INDIANA – Seven percent of Hoosiers struggle to buy healthy food. Obstacles include a lack of money, low access and limited produce.  Efforts are underway in Hamilton County to overcome this issue.

Urban conservationist Claire Lane recognized a problem in her community.  She says some pantries are at the mercy of what gets donated, so it’s a lot of pasta and carbs and a lot of salt… a lot of kids or adults they might be obese and well- feed but they are eating the wrong things.

Lane works for the Hamilton County Soil and Water Conservation District and she recently received a fifty-thousand-dollar federal grant to get more fresh produce to people.

Her strategy?  – Focus on urban gardens. Find successful programs, see how they are able to make connections, break down the barriers to fresh food access and help others learn to grow.

One of the more successful programs in Hamilton County is at St. Christopher’s Episcopal Church in Carmel.

Vegetables are still growing on the vines in the community garden.

Parishioners like Wayne Gartner volunteer to grow the veggies that local food pantries need the most- things people are familiar with and can easily incorporate them into their meals – It’s been a productive year.

But conservationist Claire Lane says there’s more to solving this problem than planting seeds.

hey’re strapped for volunteers, the people they have are working really hard and devoting a lot of time and they don’t have the time to make these connections.

She says if the pantry’s pick up day is Wednesday and the garden is delivering on Thursday that food doesn’t keep till next week.

Lane hopes to be able to bridge these gaps and her solutions are representative of a trend in fighting Indiana’s food deserts.

Feeding Indiana’s Hungry Executive Director, Emily Weikert Bryant says healthy food access is a concern for many of the clients they serve.

In recent years, food networks and federal food programs have expanded farm to pantry programs and other ways to get fresh produce onto people’s plates because there is such a need.

At Merciful Help Center food pantry in Hamilton county – more than 100,000 people are served every year.  St.
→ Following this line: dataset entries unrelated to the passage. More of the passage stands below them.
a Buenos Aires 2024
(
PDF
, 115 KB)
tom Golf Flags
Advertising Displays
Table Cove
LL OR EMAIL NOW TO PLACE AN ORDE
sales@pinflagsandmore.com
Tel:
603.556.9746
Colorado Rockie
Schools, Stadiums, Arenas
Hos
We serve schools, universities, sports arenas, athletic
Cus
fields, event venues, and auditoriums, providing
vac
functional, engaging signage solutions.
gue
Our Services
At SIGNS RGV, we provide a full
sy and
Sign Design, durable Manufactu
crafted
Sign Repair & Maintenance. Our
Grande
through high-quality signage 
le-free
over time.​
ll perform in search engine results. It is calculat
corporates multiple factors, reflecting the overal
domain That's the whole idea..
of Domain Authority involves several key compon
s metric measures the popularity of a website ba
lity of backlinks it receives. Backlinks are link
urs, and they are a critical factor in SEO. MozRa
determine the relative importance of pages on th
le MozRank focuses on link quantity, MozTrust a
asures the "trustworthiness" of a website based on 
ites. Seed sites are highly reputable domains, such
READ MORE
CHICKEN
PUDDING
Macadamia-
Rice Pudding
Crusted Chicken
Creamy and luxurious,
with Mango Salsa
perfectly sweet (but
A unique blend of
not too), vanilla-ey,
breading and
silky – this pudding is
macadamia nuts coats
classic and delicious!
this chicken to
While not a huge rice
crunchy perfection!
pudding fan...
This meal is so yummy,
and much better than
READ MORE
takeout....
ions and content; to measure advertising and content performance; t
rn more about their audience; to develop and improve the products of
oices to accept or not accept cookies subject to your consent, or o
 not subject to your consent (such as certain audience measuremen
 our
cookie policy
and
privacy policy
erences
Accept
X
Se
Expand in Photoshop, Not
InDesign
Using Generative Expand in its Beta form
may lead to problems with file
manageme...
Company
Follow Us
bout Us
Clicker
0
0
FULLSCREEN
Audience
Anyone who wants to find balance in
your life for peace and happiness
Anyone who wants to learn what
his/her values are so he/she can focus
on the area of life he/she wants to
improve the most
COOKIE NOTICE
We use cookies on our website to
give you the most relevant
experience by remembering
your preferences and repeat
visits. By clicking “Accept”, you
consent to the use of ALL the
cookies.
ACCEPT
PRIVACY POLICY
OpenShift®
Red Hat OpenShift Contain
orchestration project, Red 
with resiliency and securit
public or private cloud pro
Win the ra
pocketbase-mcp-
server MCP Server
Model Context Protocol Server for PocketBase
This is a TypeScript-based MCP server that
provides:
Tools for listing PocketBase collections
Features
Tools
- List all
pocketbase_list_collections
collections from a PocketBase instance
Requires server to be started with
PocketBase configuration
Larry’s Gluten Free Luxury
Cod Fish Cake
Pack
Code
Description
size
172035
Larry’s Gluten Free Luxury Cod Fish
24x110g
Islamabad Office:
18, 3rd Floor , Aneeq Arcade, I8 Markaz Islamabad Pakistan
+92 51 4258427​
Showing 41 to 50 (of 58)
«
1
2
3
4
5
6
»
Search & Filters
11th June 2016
Christopher’s is already providing the pantry with fresh produce and they’re not the only one says Director Jane Slaton.

The Merciful pantry has a volunteer dietician who has created a point scale to determine healthfulness and distributes recipes to show people how to use fruits and veggies they aren’t familiar with…. like turnips.

Food and garden education, better communication between farm and pantry – this is the new face in the fight against food insecurity in Indiana.